**What the task requires**: Copy exactly the stretch of data below from the line with "(IHC) of human" through the line with "shows no significant", including both of those lines.

**Provided records**:
>>>>
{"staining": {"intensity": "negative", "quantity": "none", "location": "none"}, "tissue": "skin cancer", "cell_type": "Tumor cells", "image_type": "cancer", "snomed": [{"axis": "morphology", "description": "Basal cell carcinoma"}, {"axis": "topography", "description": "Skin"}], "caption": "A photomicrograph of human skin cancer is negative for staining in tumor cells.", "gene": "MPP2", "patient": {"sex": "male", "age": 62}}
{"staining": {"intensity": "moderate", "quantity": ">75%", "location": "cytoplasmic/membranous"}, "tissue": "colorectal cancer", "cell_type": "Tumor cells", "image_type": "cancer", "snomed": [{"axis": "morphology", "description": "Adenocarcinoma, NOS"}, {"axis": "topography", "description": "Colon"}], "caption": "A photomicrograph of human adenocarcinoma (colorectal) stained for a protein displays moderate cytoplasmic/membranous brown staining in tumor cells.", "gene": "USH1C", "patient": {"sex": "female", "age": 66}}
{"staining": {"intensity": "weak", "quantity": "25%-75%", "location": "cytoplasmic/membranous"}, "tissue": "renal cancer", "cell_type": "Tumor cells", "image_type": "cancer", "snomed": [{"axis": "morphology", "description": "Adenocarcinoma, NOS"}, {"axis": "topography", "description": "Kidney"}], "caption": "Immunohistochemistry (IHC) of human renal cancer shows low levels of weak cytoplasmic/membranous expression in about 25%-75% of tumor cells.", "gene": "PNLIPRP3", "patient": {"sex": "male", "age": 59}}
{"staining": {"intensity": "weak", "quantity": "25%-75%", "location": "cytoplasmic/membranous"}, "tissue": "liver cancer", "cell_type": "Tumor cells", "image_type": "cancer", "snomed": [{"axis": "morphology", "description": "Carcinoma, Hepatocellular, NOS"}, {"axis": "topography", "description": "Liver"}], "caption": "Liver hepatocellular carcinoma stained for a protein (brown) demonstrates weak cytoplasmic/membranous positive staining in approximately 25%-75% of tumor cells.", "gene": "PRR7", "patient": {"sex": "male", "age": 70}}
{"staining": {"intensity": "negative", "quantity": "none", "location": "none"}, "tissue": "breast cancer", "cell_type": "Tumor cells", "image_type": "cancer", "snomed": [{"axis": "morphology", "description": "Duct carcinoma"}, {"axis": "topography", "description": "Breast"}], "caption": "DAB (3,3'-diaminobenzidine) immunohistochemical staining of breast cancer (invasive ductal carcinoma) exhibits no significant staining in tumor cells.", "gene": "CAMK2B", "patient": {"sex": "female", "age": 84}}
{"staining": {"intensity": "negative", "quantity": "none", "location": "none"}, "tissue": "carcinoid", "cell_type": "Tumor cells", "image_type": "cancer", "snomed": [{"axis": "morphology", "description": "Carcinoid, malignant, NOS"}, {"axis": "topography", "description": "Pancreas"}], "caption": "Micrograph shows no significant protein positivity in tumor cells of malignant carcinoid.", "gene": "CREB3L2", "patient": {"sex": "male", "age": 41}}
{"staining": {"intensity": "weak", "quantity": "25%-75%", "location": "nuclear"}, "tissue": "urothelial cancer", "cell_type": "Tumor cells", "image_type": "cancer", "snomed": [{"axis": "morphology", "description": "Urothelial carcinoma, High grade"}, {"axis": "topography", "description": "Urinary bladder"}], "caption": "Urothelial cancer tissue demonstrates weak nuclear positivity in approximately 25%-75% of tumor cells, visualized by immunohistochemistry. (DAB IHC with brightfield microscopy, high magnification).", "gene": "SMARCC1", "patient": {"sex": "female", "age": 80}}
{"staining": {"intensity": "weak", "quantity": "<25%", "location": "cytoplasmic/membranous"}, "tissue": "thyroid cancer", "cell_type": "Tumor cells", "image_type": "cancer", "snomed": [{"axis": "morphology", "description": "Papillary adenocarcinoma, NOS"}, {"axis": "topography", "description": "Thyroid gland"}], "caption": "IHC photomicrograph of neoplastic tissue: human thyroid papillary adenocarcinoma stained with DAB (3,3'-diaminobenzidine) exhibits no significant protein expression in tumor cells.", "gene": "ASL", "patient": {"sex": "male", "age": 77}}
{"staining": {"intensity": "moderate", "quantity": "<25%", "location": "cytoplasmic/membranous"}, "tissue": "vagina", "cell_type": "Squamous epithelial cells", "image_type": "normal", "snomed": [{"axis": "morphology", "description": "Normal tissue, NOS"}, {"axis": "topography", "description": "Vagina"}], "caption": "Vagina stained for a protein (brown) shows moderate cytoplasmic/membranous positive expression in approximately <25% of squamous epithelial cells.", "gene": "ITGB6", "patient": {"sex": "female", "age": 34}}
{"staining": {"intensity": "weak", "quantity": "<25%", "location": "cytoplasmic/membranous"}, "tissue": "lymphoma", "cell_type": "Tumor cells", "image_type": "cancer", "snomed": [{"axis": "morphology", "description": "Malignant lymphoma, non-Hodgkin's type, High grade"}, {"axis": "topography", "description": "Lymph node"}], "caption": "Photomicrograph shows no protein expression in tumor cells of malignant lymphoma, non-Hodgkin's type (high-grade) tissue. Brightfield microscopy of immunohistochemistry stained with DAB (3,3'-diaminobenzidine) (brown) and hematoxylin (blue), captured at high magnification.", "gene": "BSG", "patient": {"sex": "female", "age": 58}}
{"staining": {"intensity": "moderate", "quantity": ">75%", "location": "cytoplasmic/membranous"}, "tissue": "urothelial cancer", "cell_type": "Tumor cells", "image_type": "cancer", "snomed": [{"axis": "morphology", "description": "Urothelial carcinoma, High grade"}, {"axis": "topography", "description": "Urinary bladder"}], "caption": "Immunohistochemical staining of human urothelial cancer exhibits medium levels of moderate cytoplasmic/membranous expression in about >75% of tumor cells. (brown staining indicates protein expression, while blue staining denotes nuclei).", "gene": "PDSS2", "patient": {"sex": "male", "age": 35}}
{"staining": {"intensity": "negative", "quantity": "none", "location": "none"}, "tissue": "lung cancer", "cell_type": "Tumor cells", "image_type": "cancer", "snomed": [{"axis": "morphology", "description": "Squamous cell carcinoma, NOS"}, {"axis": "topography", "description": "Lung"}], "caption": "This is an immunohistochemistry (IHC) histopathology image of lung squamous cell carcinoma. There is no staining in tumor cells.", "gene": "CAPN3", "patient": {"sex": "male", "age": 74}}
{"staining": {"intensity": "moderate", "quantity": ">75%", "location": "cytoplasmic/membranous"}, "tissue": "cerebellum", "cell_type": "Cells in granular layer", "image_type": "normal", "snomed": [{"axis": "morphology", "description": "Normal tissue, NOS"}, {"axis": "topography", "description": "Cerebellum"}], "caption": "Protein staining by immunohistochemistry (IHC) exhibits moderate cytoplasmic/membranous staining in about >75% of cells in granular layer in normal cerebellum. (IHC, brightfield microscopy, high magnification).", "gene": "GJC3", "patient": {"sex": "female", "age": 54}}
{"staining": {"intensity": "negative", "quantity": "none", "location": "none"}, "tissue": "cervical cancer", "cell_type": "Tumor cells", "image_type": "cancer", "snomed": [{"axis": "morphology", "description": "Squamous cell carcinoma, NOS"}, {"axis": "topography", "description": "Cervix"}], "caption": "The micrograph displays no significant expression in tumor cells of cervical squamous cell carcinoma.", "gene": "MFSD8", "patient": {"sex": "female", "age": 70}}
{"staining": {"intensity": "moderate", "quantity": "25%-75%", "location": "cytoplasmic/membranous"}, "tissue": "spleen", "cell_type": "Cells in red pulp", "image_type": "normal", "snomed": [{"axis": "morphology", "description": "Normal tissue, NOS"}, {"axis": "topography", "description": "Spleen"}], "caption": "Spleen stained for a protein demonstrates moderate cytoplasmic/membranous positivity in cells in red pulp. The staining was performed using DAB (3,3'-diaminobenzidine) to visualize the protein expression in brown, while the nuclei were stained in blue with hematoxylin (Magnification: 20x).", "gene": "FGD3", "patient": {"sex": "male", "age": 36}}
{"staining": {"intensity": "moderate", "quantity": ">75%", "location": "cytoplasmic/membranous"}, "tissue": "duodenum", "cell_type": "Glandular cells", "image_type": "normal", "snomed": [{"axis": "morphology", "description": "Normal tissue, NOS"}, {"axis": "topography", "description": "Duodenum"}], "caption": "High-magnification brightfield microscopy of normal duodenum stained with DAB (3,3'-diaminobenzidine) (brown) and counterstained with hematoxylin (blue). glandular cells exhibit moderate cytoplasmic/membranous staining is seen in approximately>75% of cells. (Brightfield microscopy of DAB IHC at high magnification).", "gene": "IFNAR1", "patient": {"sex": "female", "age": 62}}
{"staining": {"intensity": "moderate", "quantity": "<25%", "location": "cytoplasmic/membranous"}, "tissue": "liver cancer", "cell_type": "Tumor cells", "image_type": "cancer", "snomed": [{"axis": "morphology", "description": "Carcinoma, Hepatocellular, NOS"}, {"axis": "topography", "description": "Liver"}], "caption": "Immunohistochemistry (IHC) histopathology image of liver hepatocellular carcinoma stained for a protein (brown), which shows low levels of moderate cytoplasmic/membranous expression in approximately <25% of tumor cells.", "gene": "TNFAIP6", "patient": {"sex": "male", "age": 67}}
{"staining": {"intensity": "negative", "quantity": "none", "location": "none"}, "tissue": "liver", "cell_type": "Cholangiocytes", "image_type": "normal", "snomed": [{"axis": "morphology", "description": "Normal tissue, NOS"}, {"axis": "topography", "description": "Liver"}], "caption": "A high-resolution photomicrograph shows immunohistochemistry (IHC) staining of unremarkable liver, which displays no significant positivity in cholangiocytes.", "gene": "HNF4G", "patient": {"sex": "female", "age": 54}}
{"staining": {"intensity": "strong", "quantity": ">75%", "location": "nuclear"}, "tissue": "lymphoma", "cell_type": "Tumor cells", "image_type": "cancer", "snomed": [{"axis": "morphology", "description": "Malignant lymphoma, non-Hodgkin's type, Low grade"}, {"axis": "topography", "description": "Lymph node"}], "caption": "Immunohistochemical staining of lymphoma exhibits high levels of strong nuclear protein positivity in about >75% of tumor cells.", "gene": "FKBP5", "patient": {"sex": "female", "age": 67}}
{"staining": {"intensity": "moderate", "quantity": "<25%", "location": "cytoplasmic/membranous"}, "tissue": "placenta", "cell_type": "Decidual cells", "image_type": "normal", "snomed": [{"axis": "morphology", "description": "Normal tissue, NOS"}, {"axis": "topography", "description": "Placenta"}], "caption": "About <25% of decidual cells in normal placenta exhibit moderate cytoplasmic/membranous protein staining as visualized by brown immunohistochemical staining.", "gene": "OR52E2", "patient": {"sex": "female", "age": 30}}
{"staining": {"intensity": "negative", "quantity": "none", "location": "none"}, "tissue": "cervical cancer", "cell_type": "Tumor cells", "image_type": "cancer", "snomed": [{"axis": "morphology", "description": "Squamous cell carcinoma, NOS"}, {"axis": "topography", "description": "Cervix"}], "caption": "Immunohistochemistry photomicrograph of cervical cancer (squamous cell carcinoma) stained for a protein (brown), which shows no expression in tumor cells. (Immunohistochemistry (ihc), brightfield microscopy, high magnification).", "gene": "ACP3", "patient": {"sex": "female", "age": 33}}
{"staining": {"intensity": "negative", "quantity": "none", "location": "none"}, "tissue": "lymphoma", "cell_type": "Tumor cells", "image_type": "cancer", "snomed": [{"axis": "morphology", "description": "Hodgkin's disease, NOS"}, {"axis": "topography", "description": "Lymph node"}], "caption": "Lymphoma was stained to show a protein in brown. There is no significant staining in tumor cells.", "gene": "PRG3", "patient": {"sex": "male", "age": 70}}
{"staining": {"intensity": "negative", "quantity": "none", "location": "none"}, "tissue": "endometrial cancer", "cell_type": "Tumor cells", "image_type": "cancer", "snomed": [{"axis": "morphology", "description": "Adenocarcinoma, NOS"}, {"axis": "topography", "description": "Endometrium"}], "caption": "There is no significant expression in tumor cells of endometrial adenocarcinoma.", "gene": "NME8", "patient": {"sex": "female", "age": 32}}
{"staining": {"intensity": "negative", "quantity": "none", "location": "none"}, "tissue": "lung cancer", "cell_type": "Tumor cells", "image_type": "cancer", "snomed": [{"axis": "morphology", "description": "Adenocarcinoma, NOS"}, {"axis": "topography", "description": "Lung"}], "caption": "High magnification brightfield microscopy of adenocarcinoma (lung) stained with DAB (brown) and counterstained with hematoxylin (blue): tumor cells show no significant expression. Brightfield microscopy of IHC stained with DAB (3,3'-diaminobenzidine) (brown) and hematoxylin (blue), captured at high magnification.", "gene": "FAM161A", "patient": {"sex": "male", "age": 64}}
<<<<
**Solution to the exercise**:
{"staining": {"intensity": "weak", "quantity": "25%-75%", "location": "cytoplasmic/membranous"}, "tissue": "renal cancer", "cell_type": "Tumor cells", "image_type": "cancer", "snomed": [{"axis": "morphology", "description": "Adenocarcinoma, NOS"}, {"axis": "topography", "description": "Kidney"}], "caption": "Immunohistochemistry (IHC) of human renal cancer shows low levels of weak cytoplasmic/membranous expression in about 25%-75% of tumor cells.", "gene": "PNLIPRP3", "patient": {"sex": "male", "age": 59}}
{"staining": {"intensity": "weak", "quantity": "25%-75%", "location": "cytoplasmic/membranous"}, "tissue": "liver cancer", "cell_type": "Tumor cells", "image_type": "cancer", "snomed": [{"axis": "morphology", "description": "Carcinoma, Hepatocellular, NOS"}, {"axis": "topography", "description": "Liver"}], "caption": "Liver hepatocellular carcinoma stained for a protein (brown) demonstrates weak cytoplasmic/membranous positive staining in approximately 25%-75% of tumor cells.", "gene": "PRR7", "patient": {"sex": "male", "age": 70}}
{"staining": {"intensity": "negative", "quantity": "none", "location": "none"}, "tissue": "breast cancer", "cell_type": "Tumor cells", "image_type": "cancer", "snomed": [{"axis": "morphology", "description": "Duct carcinoma"}, {"axis": "topography", "description": "Breast"}], "caption": "DAB (3,3'-diaminobenzidine) immunohistochemical staining of breast cancer (invasive ductal carcinoma) exhibits no significant staining in tumor cells.", "gene": "CAMK2B", "patient": {"sex": "female", "age": 84}}
{"staining": {"intensity": "negative", "quantity": "none", "location": "none"}, "tissue": "carcinoid", "cell_type": "Tumor cells", "image_type": "cancer", "snomed": [{"axis": "morphology", "description": "Carcinoid, malignant, NOS"}, {"axis": "topography", "description": "Pancreas"}], "caption": "Micrograph shows no significant protein positivity in tumor cells of malignant carcinoid.", "gene": "CREB3L2", "patient": {"sex": "male", "age": 41}}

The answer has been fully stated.